ORLANDO, Fla., Jan. 10 (UPI) -- Law enforcement officials investigating the beating death of a Florida A&M drum major may have to decide if it was hazing or possibly a hate crime.
Twenty-six-year-old Robert Champion was found unresponsive on the team bus in November after the Florida Classic football game in Orlando and later died. Police ruled the death a homicide.
Champion's parents Tuesday said while they don't think Champion was beaten just because of his sexual orientation they plan to sue Florida A&M, which their lawyer, Christopher Chestnut, said "has a 50-year history, a culture in this band, of hazing," WTVT-TV, Tampa, Fla., reported Tuesday.
"This is not a hate crime. This is a hazing crime. That is what we're here to say," Chestnut told a news conference.

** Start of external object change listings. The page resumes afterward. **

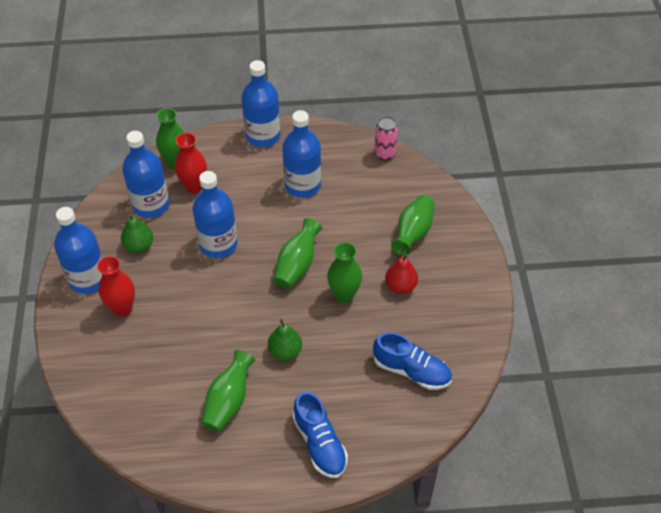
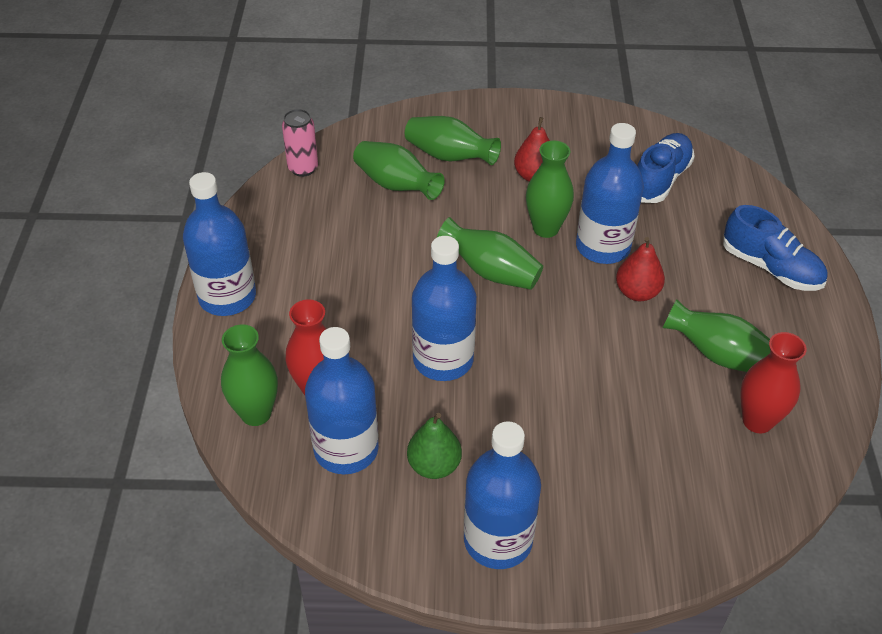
camera: 85 degrees left, 5 degrees down
red vase [97,256,135,317] -> red vase moved to [740,332,807,433]
green pear [268,319,302,361] -> red pear [616,237,665,301]
blue bottle [282,110,321,197] -> blue bottle moved to [576,123,644,264]
blue shoe [292,391,348,478] -> blue shoe turned 60 degrees clockwise [723,205,828,291]
none -> green vase [353,141,445,200]

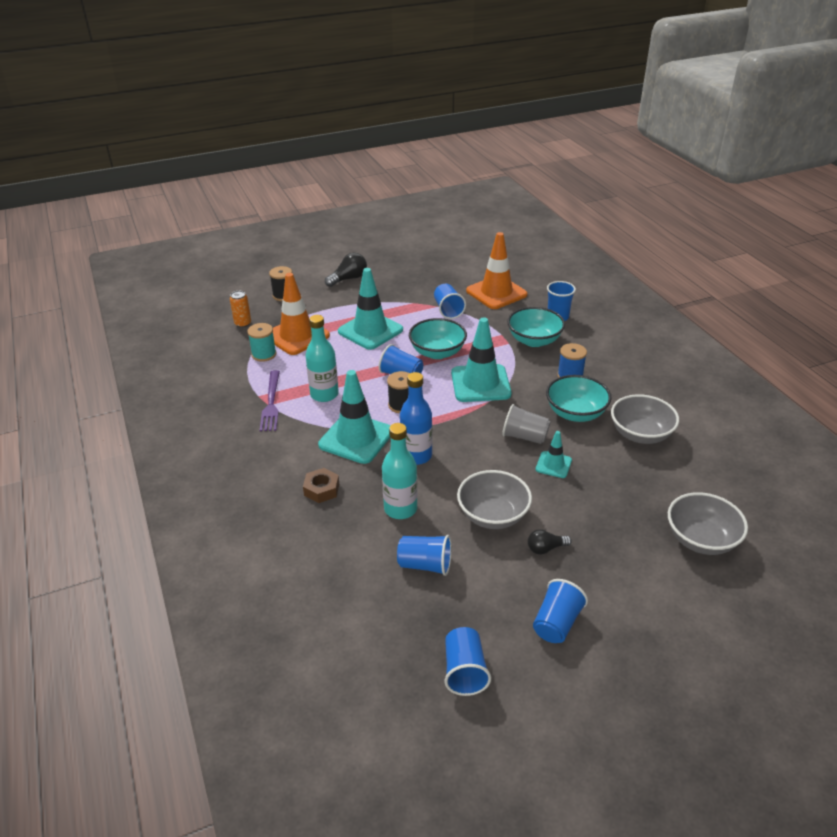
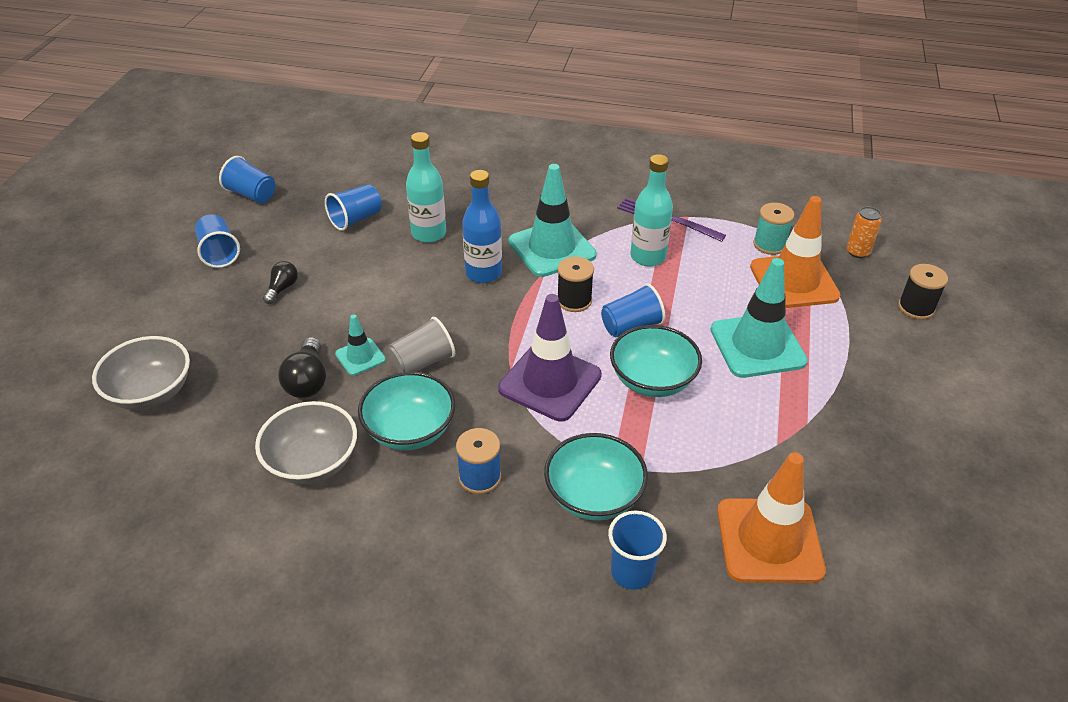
camera: 125 degrees right, 5 degrees up
brown nut [303,468,339,503] -> none
black light bulb [325,253,367,287] -> black light bulb moved to [278,337,326,398]
blue cup [434,284,466,319] -> none
turquoise traffic cone [451,317,512,402] -> purple traffic cone [498,294,602,422]
grey bowl [457,470,532,529] -> none

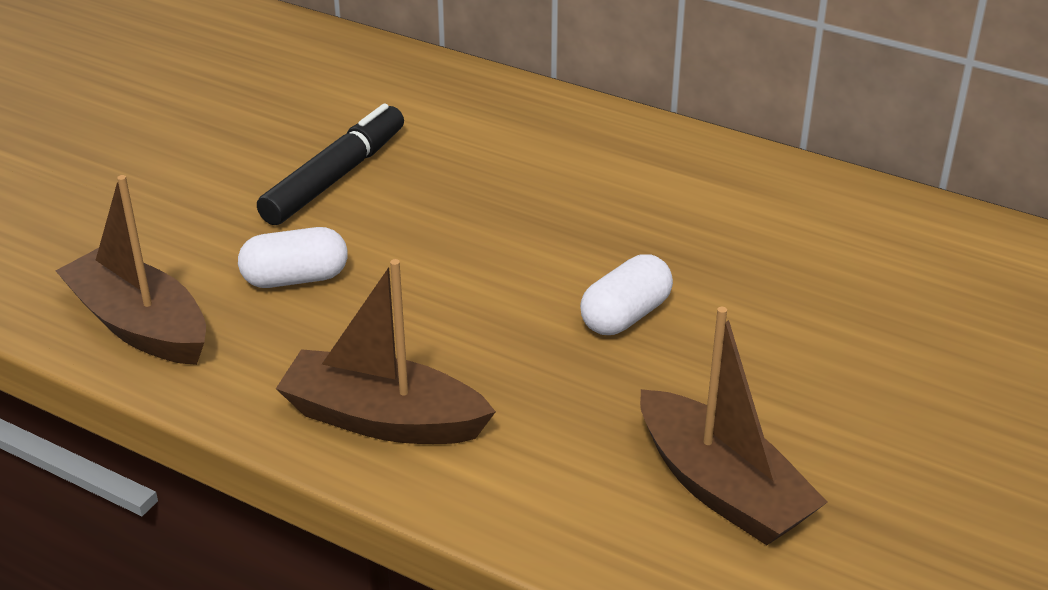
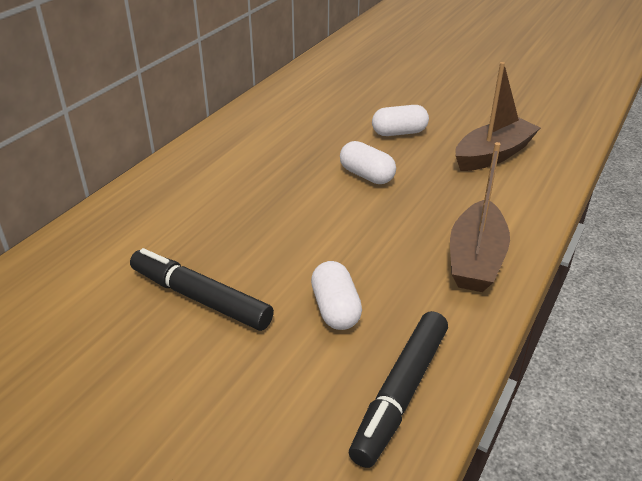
camera: 90 degrees left, 0 degrees up
brown boat [56,175,206,365] -> black marker [349,311,448,468]
none -> white capsule [372,105,429,136]

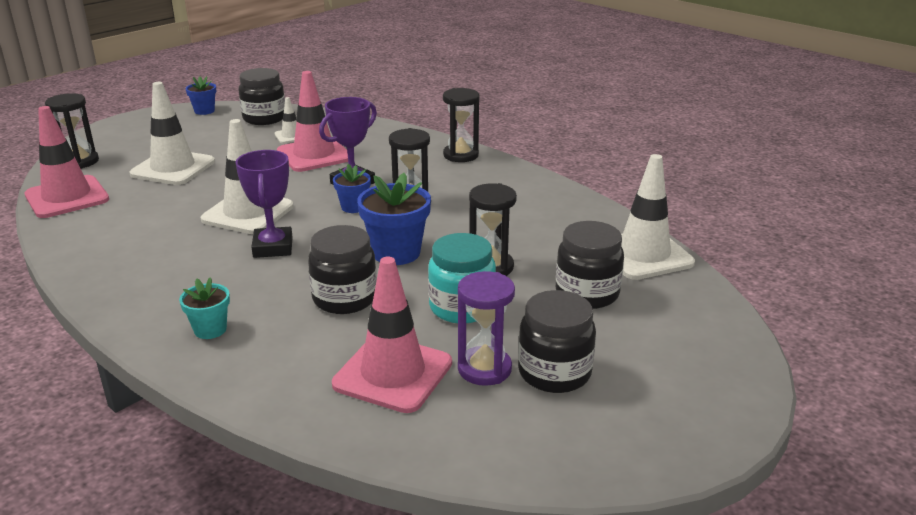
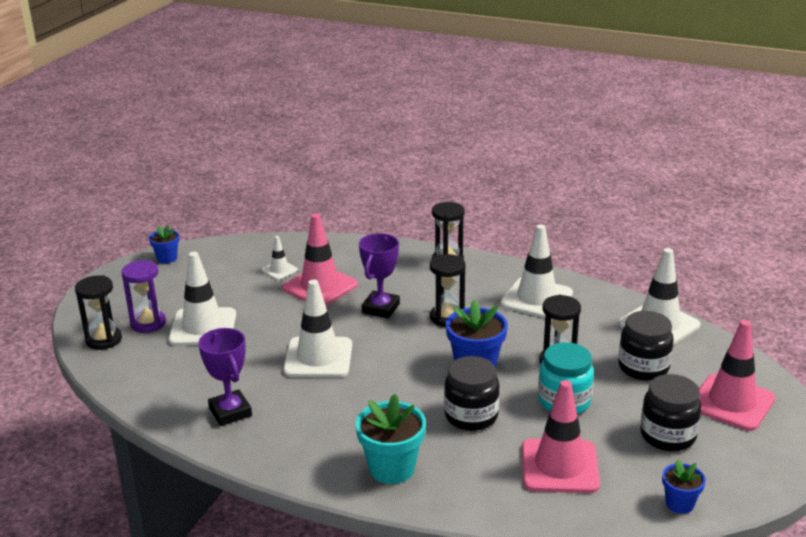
camera: 20 degrees left, 0 degrees up
pink traffic cone [25,106,109,218] -> pink traffic cone moved to [699,320,775,431]
turquoise flower pot [179,277,230,339] -> turquoise flower pot [356,394,426,484], size x1.73
purple trophy [236,150,293,258] -> purple trophy moved to [198,328,252,426]
black jar [239,68,285,125] -> none
blue flower pot [333,164,371,213] -> blue flower pot moved to [662,459,706,514]
purple hourglass [458,271,515,386] -> purple hourglass moved to [121,260,166,333]
none -> white traffic cone [501,224,573,318]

Champion's parents also plan to file a lawsuit against the owner of the team bus, Fabulous Coach Lines.
The owner of the bus company said his staff got help to Champion as soon as they knew there was a problem.
Earlier Tuesday, a lawyer representing FAMU band director Dr. Julian White called the fatal beating a hate crime.
"Assuming that the assertions of the Champion family and their attorney Chris Chestnut are true, then it is entirely possible that Champion's tragic death was less about any ritualistic hazing and more tantamount to a hateful and fully conscious attempt to batter a young man because of his sexual orientation," attorney Chris Hobbs said in a statement.
Champion's parents said their goal is the halt any further hazing at Florida A&M.
"Our goal is not to shut down any school. Our goal is not to stop the music. Our goal is to stop the hazing," Pam Champion said during an appearance on CBS's "This Morning."